__RECORDS FOR THIS TASK__
+++

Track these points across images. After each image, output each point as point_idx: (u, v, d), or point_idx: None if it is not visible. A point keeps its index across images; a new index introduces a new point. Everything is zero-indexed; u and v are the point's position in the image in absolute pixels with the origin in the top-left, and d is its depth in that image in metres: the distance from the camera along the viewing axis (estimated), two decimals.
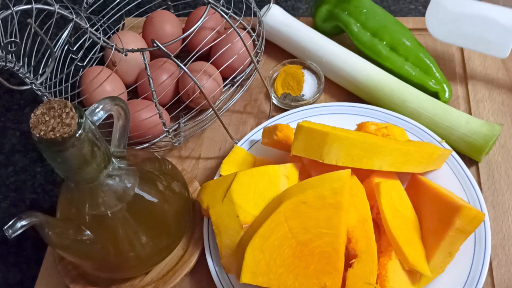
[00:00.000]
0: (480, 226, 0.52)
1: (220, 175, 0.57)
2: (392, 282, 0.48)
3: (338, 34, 0.71)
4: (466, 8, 0.64)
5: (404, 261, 0.49)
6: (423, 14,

+++

__EXERCISE AIM__
Keep every word of the records above exactly, and return them with no pictures.

__TASK ANSWER__
Track these points across images. After each image, output each point as point_idx: (u, v, d), or point_idx: None if it is not visible. A point keeps its index across images; a new index introduces a new point. Everything is zero-indexed; u and v are the point's position in the image in absolute pixels with the origin in the top-left, and d is its depth in that image in metres: the distance from the camera along the viewing axis (estimated), two decimals.
[00:00.000]
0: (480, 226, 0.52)
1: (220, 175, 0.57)
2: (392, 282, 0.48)
3: (338, 34, 0.71)
4: (466, 8, 0.64)
5: (404, 261, 0.49)
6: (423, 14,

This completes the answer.